## [TASK DESCRIPTION]
Set down all of the records word for word.

(Records excerpted from a collection)

□ □ □ □

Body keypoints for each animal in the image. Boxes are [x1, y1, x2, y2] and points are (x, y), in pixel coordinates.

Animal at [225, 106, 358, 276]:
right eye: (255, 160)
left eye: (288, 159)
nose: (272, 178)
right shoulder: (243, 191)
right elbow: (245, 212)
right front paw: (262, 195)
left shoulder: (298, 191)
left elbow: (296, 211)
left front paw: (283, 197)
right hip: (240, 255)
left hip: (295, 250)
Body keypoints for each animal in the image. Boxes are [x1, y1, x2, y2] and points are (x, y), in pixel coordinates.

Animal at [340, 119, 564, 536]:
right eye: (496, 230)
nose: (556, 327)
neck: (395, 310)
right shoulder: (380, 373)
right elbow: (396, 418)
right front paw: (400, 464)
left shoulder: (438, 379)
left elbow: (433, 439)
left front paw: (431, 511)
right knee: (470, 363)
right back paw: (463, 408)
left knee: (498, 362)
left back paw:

□ □ □ □

## [RESULT FOR THIS TASK]
Body keypoints for each animal in the image. Boxes are [x1, y1, x2, y2] and points are (x, y), in pixel coordinates.

Animal at [225, 106, 358, 276]:
right eye: (255, 160)
left eye: (288, 159)
nose: (272, 178)
right shoulder: (243, 191)
right elbow: (245, 212)
right front paw: (262, 195)
left shoulder: (298, 191)
left elbow: (296, 211)
left front paw: (283, 197)
right hip: (240, 255)
left hip: (295, 250)
Body keypoints for each animal in the image. Boxes are [x1, y1, x2, y2] and points are (x, y), in pixel coordinates.

Animal at [340, 119, 564, 536]:
right eye: (496, 230)
nose: (556, 327)
neck: (395, 310)
right shoulder: (380, 373)
right elbow: (396, 418)
right front paw: (400, 464)
left shoulder: (438, 379)
left elbow: (433, 439)
left front paw: (431, 511)
right knee: (470, 363)
right back paw: (463, 408)
left knee: (498, 362)
left back paw:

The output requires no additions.